§ **Records for the task**:
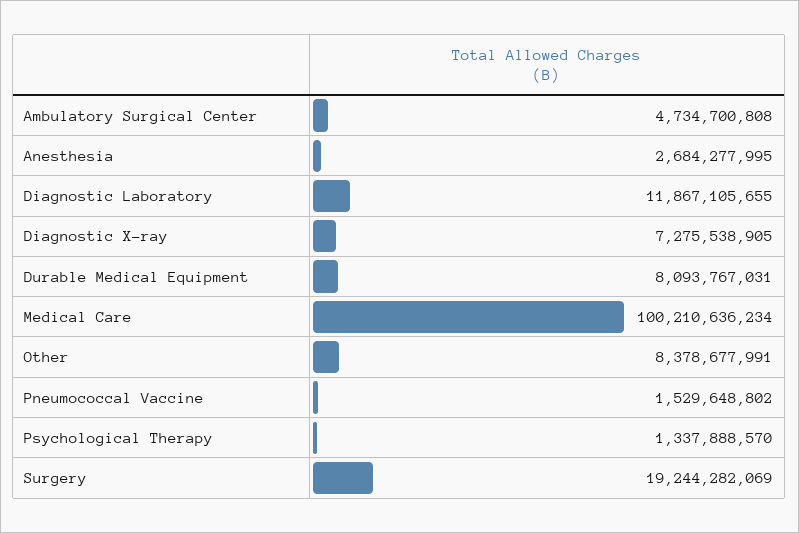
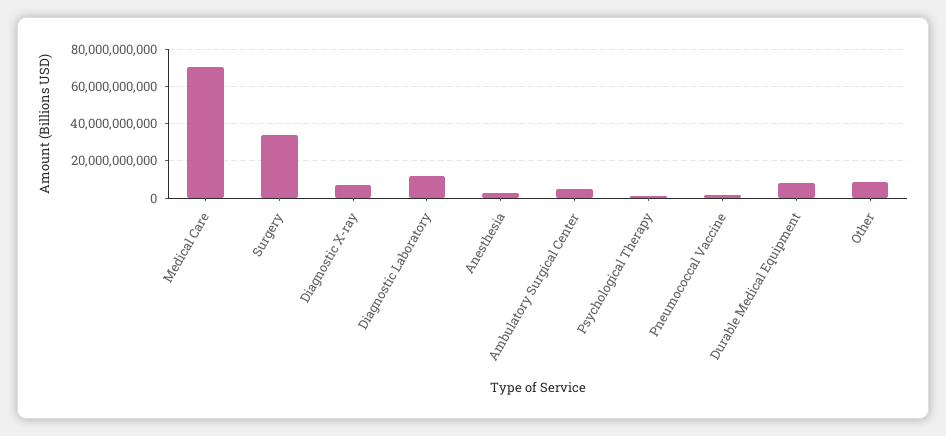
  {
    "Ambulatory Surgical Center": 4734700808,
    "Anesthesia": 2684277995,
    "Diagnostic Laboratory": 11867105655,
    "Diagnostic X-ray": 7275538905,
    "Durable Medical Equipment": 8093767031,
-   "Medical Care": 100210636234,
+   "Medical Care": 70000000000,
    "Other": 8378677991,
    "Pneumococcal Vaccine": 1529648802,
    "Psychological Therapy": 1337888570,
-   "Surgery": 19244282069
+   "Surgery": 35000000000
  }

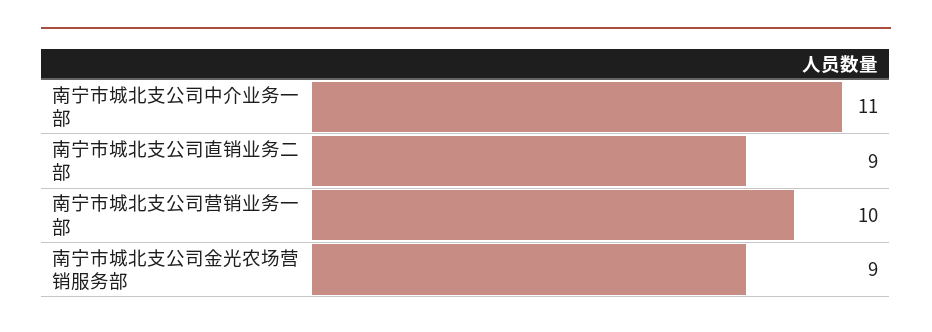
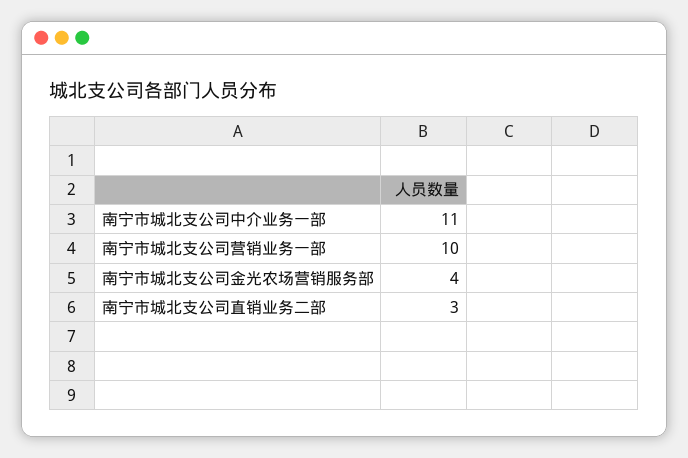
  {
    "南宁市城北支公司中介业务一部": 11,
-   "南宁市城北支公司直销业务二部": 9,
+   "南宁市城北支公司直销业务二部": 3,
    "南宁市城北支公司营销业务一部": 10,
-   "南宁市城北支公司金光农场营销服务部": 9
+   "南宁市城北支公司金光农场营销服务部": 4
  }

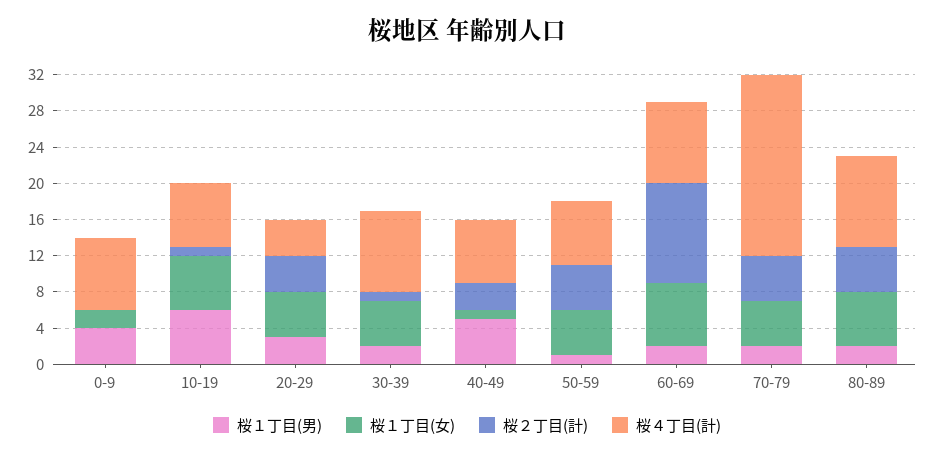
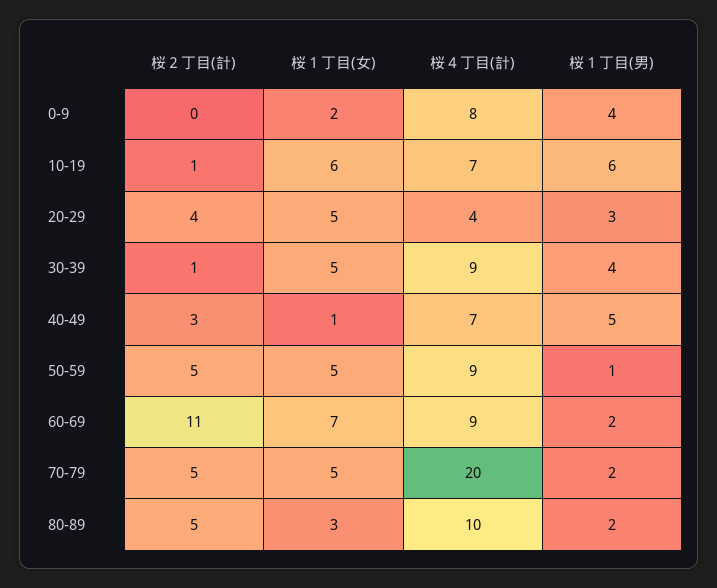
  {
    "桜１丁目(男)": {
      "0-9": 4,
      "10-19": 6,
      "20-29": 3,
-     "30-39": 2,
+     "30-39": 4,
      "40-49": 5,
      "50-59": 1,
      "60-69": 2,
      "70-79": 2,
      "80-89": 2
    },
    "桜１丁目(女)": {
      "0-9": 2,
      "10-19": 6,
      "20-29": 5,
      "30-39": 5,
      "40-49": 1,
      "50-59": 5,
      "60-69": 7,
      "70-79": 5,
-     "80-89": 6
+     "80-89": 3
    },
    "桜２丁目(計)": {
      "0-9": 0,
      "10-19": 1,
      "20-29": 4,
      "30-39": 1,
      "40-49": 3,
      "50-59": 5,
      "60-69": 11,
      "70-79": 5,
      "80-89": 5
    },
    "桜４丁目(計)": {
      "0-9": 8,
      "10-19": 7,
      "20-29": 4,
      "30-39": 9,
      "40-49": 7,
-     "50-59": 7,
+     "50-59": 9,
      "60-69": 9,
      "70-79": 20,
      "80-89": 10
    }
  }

§ **Exercise directions**: Among the lines of the material above, find those with the word "Diagnostic". Copy each one.

§ **Solution for this task**:
    "Diagnostic Laboratory": 11867105655,
    "Diagnostic X-ray": 7275538905,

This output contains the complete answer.